A.M. Best Co. has affirmed the financial strength rating (FSR) of ‘A’ (Excellent) and the issuer credit rating (ICR) of “a” of German insurer HDI-Gerling Industrie Versicherung AG. Best also affirmed the debt rating of “bbb+” on the €250 million [$367.7 million] subordinated fixed to floating rate notes due 2024 issued by the former Gerling-Konzern Allgemeine Versicherung AG (GKA), which is now merged into HGI.
Best also revised the outlook for the ICR and debt to stable from positive; the outlook for the FSR remains stable. (See IJ web site – https://www.insurancejournal.com/news/international/2009/09/25/104087.htm.]

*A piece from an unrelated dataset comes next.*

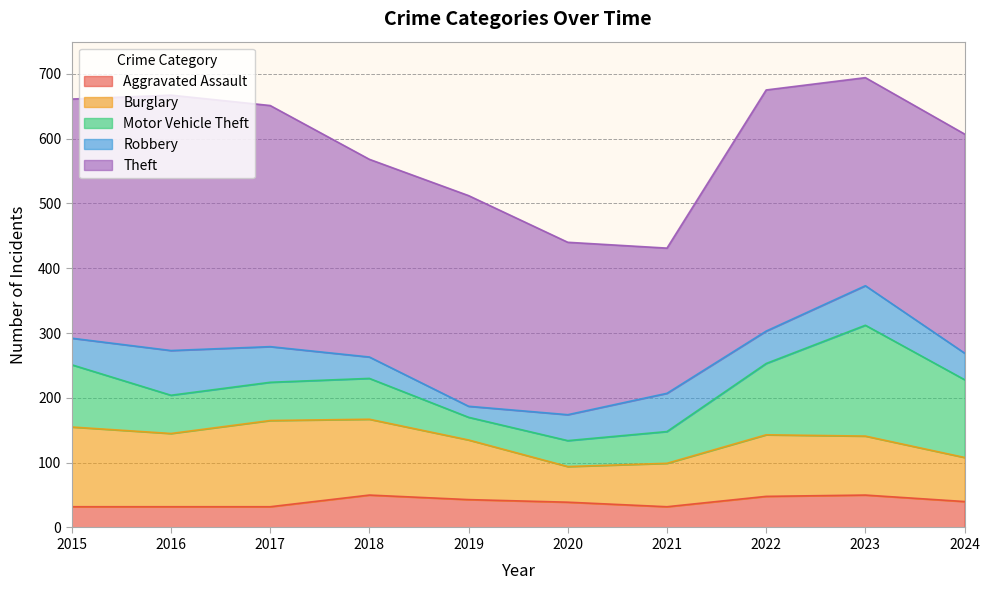

True or false: Aggravated Assault and Burglary intersect in this chart.

False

“The ratings of HGI reflect both explicit and implicit support from its parent company, Talanx AG,” Best explained. “This rating factor has led to the change in the ICR outlook. The explicit support from Talanx AG comprises a profit and loss absorption agreement, although this agreement limits HGI’s ability to retain earnings.”

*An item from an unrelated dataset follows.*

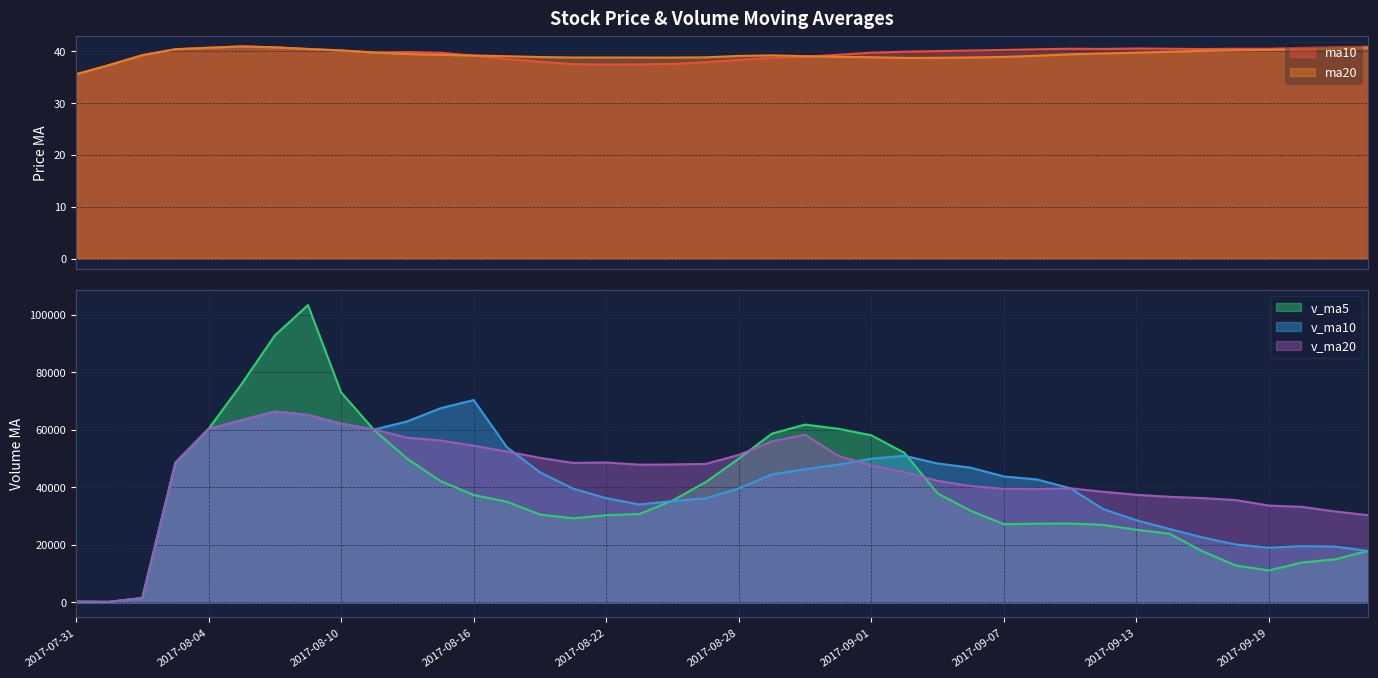

What is the difference between the v_ma5 values at 2017-07-31 and 2017-09-04?

51737.3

In addition Best indicated that the ratings reflect its “expectation that HGI’s risk-adjusted capitalization is likely to remain good in 2009, supported by its investment revaluation reserves and a reduction in investment risk following the partial sale of the company’s equity portfolio.”
The rating agency pointed out that in 2008 HDI-Gerling had produced a “strong underwriting performance.” Best therefore “anticipates that HGI’s underwriting result will remain resilient, despite marginal deterioration in 2009, as the favorable claims environment experienced in 2008 is unlikely to continue.
As a consequence, the company’s combined ratio is expected to increase to marginally above 95 percent, up from 93.8 percent in 2008. The company’s profit before tax is likely to fall to approximately €150 million [$220.5 million], down from €176 million [$259 million] in 2008. HGI benefited from a 12 percentage point improvement in its combined ratio in 2008 due to the favorable claims environment in property and liability lines.”
Best concluded that in its opinion, HGI’s “excellent business profile in the German industrial market has been strengthened by the integration of the former Gerling operations.” However, Best also warned that it “expects HGI’s gross premiums written to decline by approximately 5 percent to €2.3 – 2.4 billion [$3.383 to $3.53 billion] in 2009 due to decreasing premiums in recession-prone lines such as marine, aviation and liability. In 2008, gross premiums written decreased by approximately 10 percent to €2.5 billion [$3.675 billion], mainly due to portfolio transfers to other insurance entities within Talanx AG. Overall, HGI primarily writes insurance for German industrial clients.”